In Bangladesh, a non-linear link between financial development and remittances was observed from 1980 to 2015. The findings indicate a non-linear U-shaped link between financial development and remittances, which supports the complementary theory in both the long and short term (
Akcay 2020). Similarly,
Das and McFarlane (
2021) discovered that the relationship between remittances and financial development is a U-shape function of remittances. When remittances increased, there was initially a negative impact on financial development until a threshold point was reached and the impact on financial development became positive. There is long list of empirical work that either finds the U-shaped relationship, e.g.,
Brown et al. (
2013) for the case of developing and emerging economies, or an inverted U-shaped relationship as demonstrated by
Esteves and Khoudour-Castéras (
2011) for eight European countries as well as
Sharaf and Shahen (
2022) for the case of Shahen Egypt.
Faheem et al. (
2019) researched the effect migrant remittances had on financial development in Pakistan. The study used period data from 1976 to 2018 and employed the linear ARDL and NARDL models. The ARDL results showed that, in the short run and long run, financial growth leads to rises of 0.5% and 0.6% for every 1% increase in remittance inflows. The NARDL long run results showed a more substantial effect negative changes of remittances had on financial development, and a 1% drop in remittances resulted in a 62% drop in financial development.
Mehta et al. (
2021) used data from 1975 to 2019. The NARDL revealed that the positive and negative shocks in remittances inflows were positively related to financial development, which was measured by bank-based indices, stock-based indices, and the financial development index.

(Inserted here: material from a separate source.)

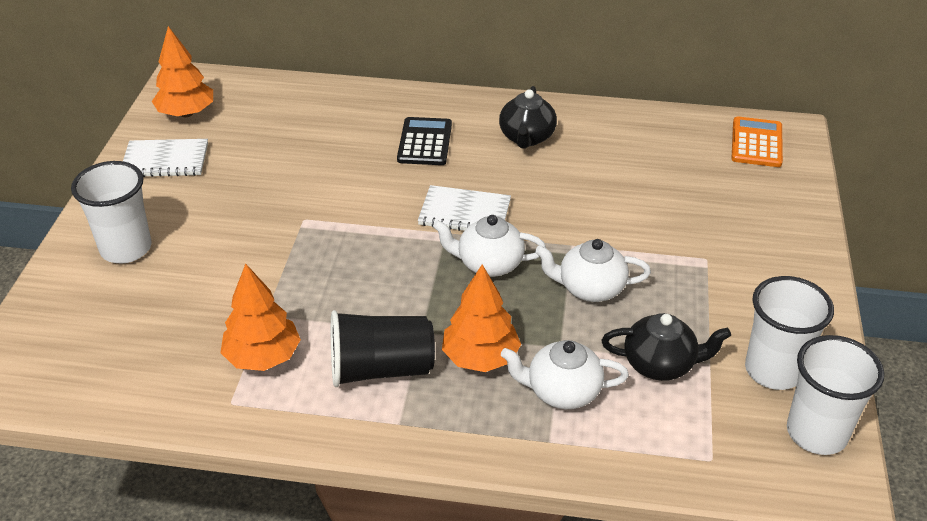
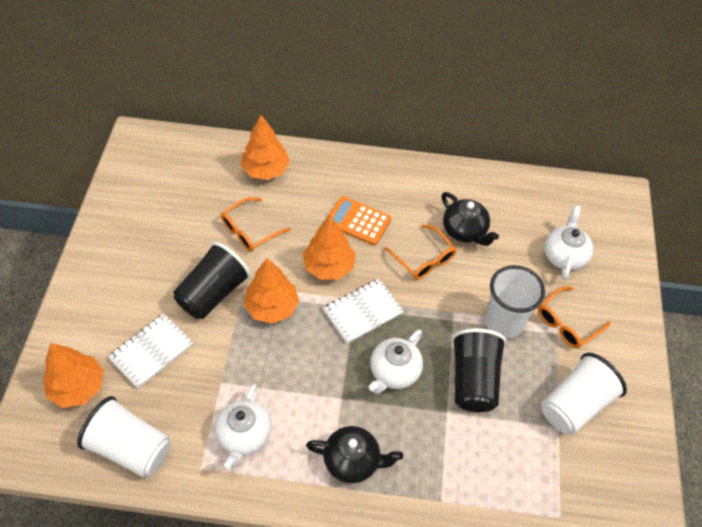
black calculator: [397,117,452,165] = 1 -> none = 0
black cup: [331,310,435,387] = 1 -> [173,242,251,319] [452,328,507,412] = 2
orange glasses: none = 0 -> [221,197,291,252] [384,225,456,280] [538,286,611,349] = 3
orange tree: [152,26,213,117] [220,264,301,371] [442,264,521,372] = 3 -> [43,343,104,408] [241,115,290,180] [244,258,299,324] [303,216,356,280] = 4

It is apparent from the empirical evidence in the literature that there is no definite conclusion that remittances have a positive or negative impact on financial development. The literature provides mixed results, indicating that the relationship between remittances and financial development requires more research as the relationship differs across countries. Thus, the aim of this study is to contribute by investigating, not only the symmetric effects of remittances on financial development, but also the asymmetric short- and long-run effects of remittances. Secondly, to the best of the author’s knowledge, this is the first study that investigates the effect of remittances on financial development in South Africa. To investigate the linear and non-linear impact of remittances on financial development in South Africa, this study employs the ARDL and NARDL for the 1980–2018.